RECORDS TO USE –

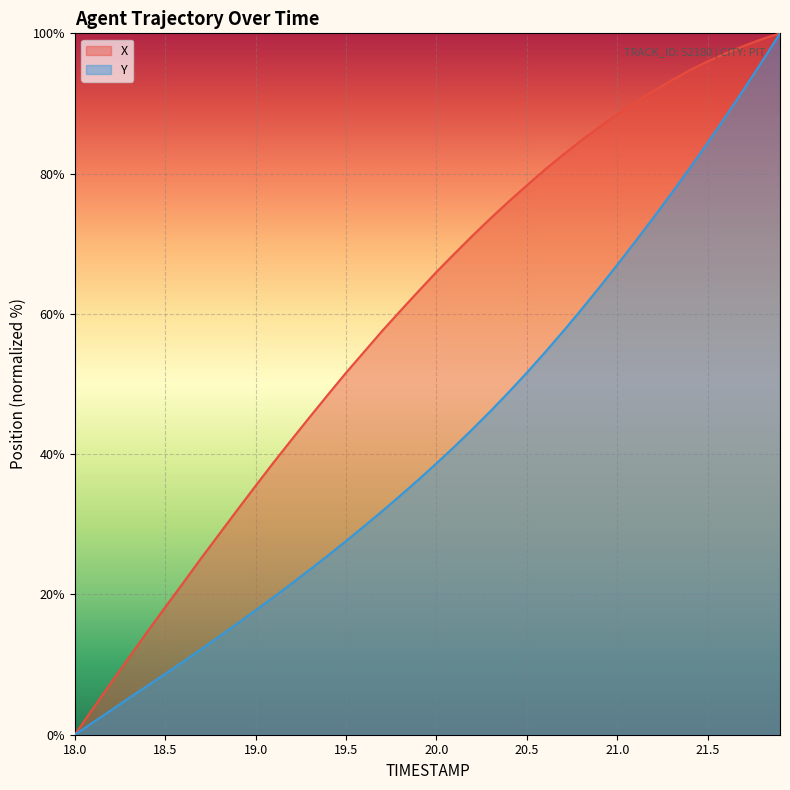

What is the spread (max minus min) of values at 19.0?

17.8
==
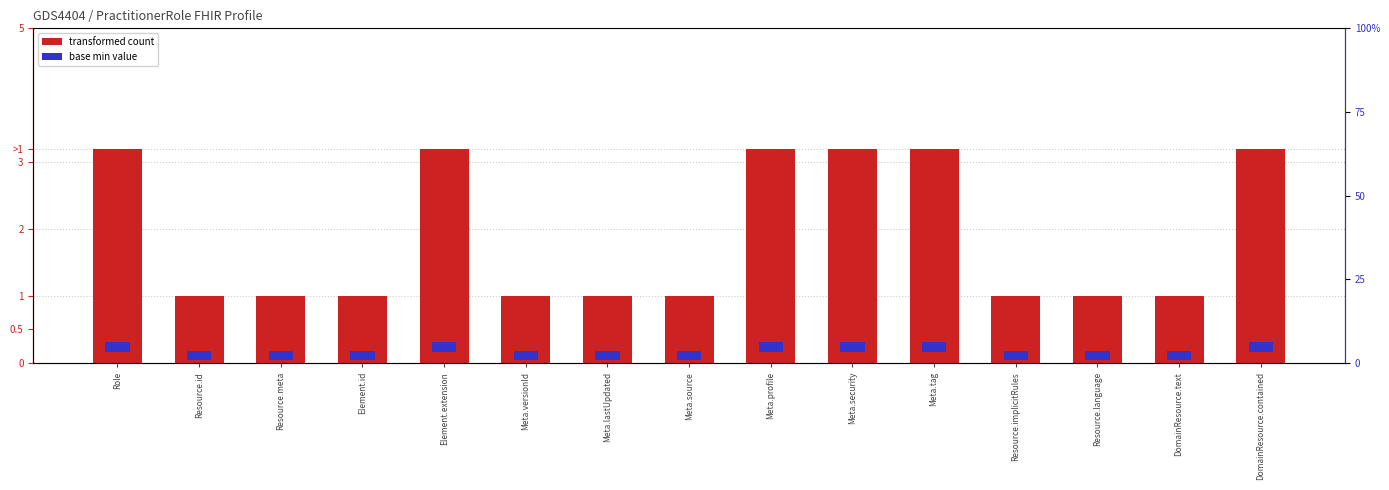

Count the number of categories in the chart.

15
* * *
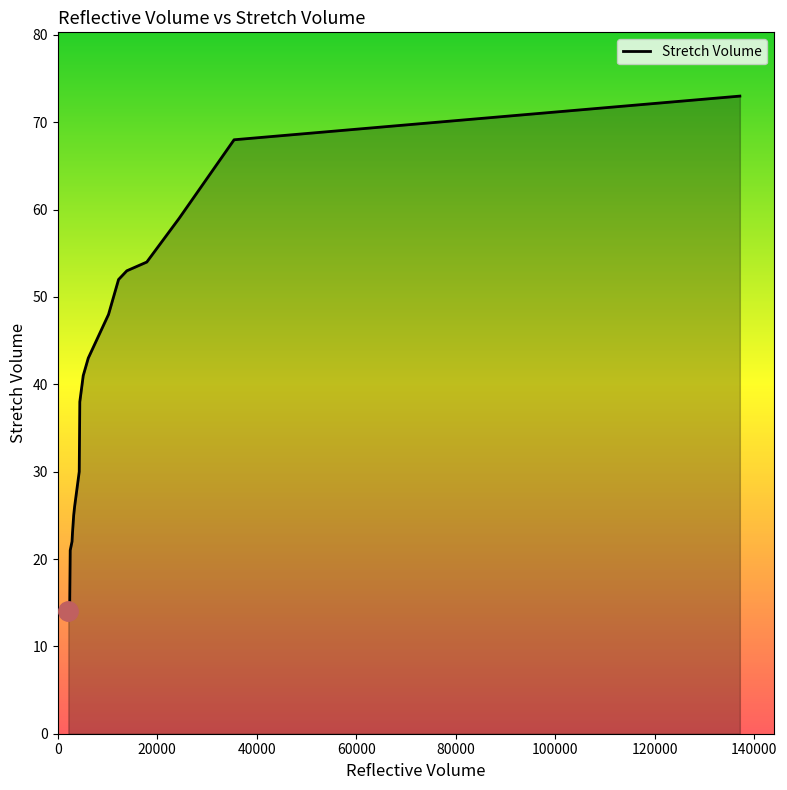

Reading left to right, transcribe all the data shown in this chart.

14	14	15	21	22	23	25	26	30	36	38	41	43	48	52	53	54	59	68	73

HOW TO COMPLETE THIS TASK – Gather each line of the records above that contains the string "chart", and copy those lines. Case counts.

EXPECTED ANSWER –
Count the number of categories in the chart.
Reading left to right, transcribe all the data shown in this chart.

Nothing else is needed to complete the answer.